In jail, Santa – who has pined for his magic hat all this time, the lack of which landed him in cuffs and behind bars – nonchalantly pulls out instruments for the whole jail band. From his ass. Wait – so he IS magic?! And then the Elves (all in direct competition with Baby Yoda and Babu Frik for cutie-bo-bo merchandise) create a wormhole in the cell for Santa’s escape! What the fuck?!
The last contradictory nail in the christmas coffin is when Santa gives Teddy his hat, and asks him to drive the sleigh, so that Santa can concentrate on dynamic delivery posedowns. The instructions: “Think about where you wanna go.
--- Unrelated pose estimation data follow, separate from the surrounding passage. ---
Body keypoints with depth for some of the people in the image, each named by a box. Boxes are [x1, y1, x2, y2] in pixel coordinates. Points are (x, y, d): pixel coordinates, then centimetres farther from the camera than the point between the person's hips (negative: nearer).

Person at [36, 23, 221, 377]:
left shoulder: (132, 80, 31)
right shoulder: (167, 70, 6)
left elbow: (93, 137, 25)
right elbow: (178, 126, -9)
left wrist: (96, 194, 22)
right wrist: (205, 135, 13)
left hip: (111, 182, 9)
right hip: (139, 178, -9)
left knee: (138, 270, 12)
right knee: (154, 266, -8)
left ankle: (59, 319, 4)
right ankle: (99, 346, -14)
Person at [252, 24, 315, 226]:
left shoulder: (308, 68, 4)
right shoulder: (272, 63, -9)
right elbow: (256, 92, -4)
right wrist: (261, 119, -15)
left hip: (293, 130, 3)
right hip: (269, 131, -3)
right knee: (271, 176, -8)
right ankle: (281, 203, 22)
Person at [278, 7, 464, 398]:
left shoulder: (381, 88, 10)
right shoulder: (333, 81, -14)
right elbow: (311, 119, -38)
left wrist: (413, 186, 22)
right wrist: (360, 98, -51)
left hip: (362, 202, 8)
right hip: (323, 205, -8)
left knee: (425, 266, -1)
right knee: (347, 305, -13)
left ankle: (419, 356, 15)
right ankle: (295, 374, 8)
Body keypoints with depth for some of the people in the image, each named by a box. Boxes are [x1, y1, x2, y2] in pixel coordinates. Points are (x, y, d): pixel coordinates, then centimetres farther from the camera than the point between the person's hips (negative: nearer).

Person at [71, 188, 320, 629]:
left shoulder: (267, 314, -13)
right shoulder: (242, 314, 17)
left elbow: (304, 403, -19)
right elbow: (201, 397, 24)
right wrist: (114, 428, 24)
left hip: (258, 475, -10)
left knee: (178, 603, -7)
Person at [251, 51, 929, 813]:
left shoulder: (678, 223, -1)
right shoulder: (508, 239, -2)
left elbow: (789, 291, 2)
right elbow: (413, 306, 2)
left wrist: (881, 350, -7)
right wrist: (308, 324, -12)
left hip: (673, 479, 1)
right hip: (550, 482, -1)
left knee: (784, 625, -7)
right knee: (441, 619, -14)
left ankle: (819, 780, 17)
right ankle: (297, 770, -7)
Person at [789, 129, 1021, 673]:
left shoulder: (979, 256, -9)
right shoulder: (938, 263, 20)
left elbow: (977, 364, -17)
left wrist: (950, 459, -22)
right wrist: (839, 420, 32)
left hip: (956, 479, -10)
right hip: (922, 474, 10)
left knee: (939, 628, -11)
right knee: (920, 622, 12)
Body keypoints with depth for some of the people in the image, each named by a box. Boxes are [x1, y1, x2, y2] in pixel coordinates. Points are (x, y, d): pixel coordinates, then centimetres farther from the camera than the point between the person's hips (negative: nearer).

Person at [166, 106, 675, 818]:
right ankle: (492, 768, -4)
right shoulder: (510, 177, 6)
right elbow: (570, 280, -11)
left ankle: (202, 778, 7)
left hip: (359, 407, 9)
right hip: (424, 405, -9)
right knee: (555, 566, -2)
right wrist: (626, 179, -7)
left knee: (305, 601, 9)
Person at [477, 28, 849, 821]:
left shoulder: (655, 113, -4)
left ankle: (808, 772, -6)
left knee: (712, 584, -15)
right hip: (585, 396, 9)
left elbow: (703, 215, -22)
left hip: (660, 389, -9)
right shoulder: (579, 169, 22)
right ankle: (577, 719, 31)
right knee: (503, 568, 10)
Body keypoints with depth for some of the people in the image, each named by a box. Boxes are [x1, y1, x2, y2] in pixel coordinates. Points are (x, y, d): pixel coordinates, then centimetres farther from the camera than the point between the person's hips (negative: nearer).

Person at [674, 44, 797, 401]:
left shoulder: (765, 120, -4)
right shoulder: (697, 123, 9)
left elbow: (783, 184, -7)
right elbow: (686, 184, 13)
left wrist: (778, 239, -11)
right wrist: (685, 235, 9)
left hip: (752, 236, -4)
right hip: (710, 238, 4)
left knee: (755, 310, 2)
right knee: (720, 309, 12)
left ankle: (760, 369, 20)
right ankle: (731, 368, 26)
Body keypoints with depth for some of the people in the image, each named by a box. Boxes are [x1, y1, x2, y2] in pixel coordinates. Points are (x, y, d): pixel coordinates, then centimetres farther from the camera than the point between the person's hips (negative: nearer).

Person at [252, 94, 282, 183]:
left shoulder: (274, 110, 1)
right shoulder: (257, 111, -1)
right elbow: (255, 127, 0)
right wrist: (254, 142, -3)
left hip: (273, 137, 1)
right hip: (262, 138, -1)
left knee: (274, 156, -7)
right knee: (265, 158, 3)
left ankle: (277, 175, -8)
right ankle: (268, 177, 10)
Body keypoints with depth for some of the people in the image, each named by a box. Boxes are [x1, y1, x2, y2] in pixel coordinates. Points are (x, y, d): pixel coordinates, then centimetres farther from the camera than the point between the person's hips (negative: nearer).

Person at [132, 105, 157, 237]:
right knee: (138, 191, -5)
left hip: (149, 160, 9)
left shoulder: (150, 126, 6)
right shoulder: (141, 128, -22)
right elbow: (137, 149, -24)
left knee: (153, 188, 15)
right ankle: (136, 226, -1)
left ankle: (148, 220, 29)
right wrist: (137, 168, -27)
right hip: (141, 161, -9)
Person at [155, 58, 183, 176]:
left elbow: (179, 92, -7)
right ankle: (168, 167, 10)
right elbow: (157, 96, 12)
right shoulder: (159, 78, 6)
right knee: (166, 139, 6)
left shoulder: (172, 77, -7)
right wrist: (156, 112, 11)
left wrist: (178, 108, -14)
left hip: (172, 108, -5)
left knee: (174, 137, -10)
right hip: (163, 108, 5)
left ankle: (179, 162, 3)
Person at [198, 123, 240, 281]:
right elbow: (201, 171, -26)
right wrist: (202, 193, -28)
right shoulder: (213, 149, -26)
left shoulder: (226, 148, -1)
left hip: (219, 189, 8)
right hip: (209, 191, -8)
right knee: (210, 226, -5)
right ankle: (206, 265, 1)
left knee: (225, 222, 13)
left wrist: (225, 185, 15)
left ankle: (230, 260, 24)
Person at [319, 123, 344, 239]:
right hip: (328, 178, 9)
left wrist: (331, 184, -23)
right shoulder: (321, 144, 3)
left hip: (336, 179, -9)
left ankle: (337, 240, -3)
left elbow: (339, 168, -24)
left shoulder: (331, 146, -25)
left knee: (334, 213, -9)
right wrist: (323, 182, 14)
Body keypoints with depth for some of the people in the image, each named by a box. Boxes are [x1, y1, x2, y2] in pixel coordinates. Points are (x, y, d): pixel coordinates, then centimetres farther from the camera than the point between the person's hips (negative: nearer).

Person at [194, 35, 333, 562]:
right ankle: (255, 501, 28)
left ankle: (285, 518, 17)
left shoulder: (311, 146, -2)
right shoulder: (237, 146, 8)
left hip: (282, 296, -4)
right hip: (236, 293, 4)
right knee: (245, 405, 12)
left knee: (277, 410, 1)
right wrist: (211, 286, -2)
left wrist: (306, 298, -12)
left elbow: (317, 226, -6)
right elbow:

And go.” It’s that easy? How the fuck did you lose control of it then, old man? And the hat is not magic at all – YOU are. Which means all this “adventure” has been some sort of ploy to dispel your boredom or get jail-raped, or something. You never needed the help of the kids, never needed to get arrested, never needed to locate anything that wasn’t actually “lost” in the first place, because you knew exactly where to retrieve them through your black debbil magick. Is there some sort of Recompense Clause where I can get back these two wasted hours of my life?
Yes, the only redeeming grace in this movie is Kurt Russell as Santa, playing it as a rugged mountain-man type, not at all “fat,” and outraged that the media still depicts him that way. And he’s not too crazy about that catchcry the media invented for him either – “Ho ho ho!” Seems Santa has his own issues with Fake News.
And guess who Mrs. Claus is? Well, Goldie Hawn of course!